*Exercise directions:*
From the entries below, copy every line where the string "Left" appears.

*Records supplied:*

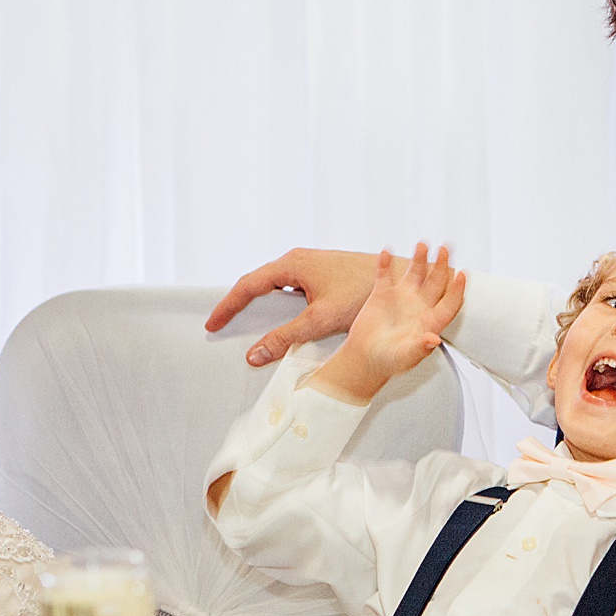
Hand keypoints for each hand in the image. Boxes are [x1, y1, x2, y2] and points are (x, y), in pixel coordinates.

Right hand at [205, 248, 406, 366]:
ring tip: (243, 321)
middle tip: (220, 323)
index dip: (227, 306)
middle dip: (238, 302)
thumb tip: (254, 355)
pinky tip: (282, 318)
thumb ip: (286, 338)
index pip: (248, 286)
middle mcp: (299, 260)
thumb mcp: (320, 320)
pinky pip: (292, 287)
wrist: (403, 277)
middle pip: (258, 282)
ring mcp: (312, 265)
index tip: (212, 324)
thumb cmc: (364, 293)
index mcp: (293, 264)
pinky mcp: (324, 274)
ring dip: (258, 301)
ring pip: (276, 285)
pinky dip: (279, 302)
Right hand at [308, 243, 465, 404]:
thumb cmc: (389, 362)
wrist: (365, 359)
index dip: (457, 289)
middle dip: (441, 265)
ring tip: (422, 244)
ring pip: (414, 273)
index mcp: (431, 321)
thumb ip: (420, 348)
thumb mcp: (406, 357)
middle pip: (436, 281)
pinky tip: (386, 252)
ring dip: (419, 258)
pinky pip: (384, 275)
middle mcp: (420, 306)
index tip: (463, 274)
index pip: (450, 302)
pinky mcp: (382, 294)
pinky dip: (384, 263)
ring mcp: (401, 298)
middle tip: (445, 248)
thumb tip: (434, 339)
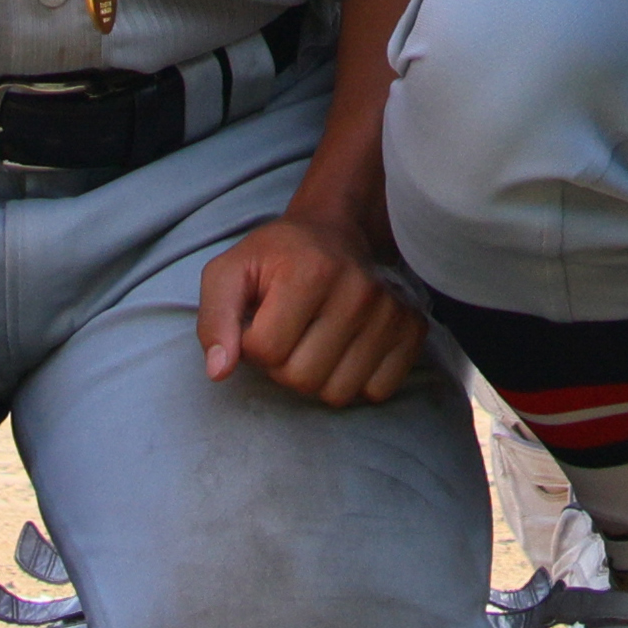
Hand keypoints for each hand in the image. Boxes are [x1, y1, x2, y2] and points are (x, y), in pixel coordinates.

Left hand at [196, 208, 430, 407]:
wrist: (335, 233)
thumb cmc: (277, 258)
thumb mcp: (229, 273)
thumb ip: (215, 319)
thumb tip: (219, 371)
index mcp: (311, 271)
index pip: (265, 352)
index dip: (251, 345)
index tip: (260, 320)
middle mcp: (360, 290)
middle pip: (301, 379)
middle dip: (282, 366)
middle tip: (288, 333)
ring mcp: (390, 312)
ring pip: (338, 394)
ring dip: (317, 378)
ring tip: (314, 341)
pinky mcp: (412, 330)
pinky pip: (377, 392)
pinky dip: (356, 383)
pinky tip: (345, 351)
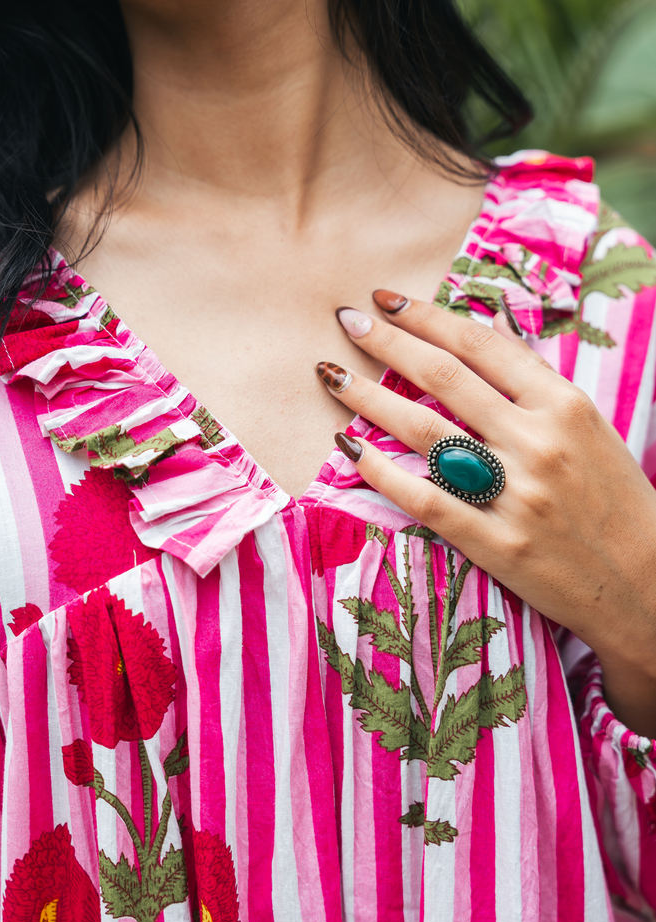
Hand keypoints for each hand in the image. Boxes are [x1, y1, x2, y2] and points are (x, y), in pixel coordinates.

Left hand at [316, 292, 655, 735]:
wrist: (645, 586)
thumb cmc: (615, 503)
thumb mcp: (589, 430)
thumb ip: (534, 391)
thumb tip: (476, 344)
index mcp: (565, 405)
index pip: (482, 344)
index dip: (427, 316)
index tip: (387, 300)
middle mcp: (539, 441)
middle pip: (444, 377)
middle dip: (387, 342)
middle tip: (347, 321)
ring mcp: (515, 493)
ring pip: (424, 429)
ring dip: (368, 397)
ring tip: (331, 376)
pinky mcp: (495, 542)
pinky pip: (422, 497)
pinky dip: (380, 470)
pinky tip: (347, 447)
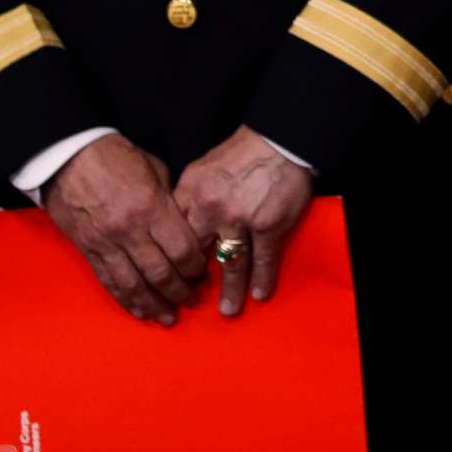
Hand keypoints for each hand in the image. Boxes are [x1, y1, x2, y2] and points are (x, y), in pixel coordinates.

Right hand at [43, 133, 207, 325]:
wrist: (68, 158)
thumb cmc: (117, 158)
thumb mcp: (154, 170)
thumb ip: (170, 201)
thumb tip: (186, 226)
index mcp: (151, 208)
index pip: (181, 249)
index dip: (195, 268)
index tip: (204, 275)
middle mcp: (130, 230)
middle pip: (160, 272)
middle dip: (180, 291)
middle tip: (193, 300)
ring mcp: (106, 243)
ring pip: (134, 284)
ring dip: (154, 304)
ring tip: (169, 316)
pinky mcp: (88, 251)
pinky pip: (109, 282)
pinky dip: (126, 300)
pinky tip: (139, 311)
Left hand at [173, 126, 313, 317]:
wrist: (278, 140)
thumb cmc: (241, 154)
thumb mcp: (201, 169)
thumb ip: (187, 198)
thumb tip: (175, 224)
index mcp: (190, 194)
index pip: (174, 237)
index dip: (172, 262)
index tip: (172, 280)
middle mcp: (210, 209)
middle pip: (196, 256)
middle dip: (193, 284)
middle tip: (192, 302)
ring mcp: (239, 219)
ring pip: (230, 264)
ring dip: (230, 291)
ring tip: (228, 310)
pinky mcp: (267, 225)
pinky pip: (263, 259)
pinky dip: (262, 279)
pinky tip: (259, 294)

*Solution for this task:*
Left hand at [196, 208, 430, 407]:
Left hand at [316, 292, 655, 735]:
Left hand at [173, 126, 313, 317]:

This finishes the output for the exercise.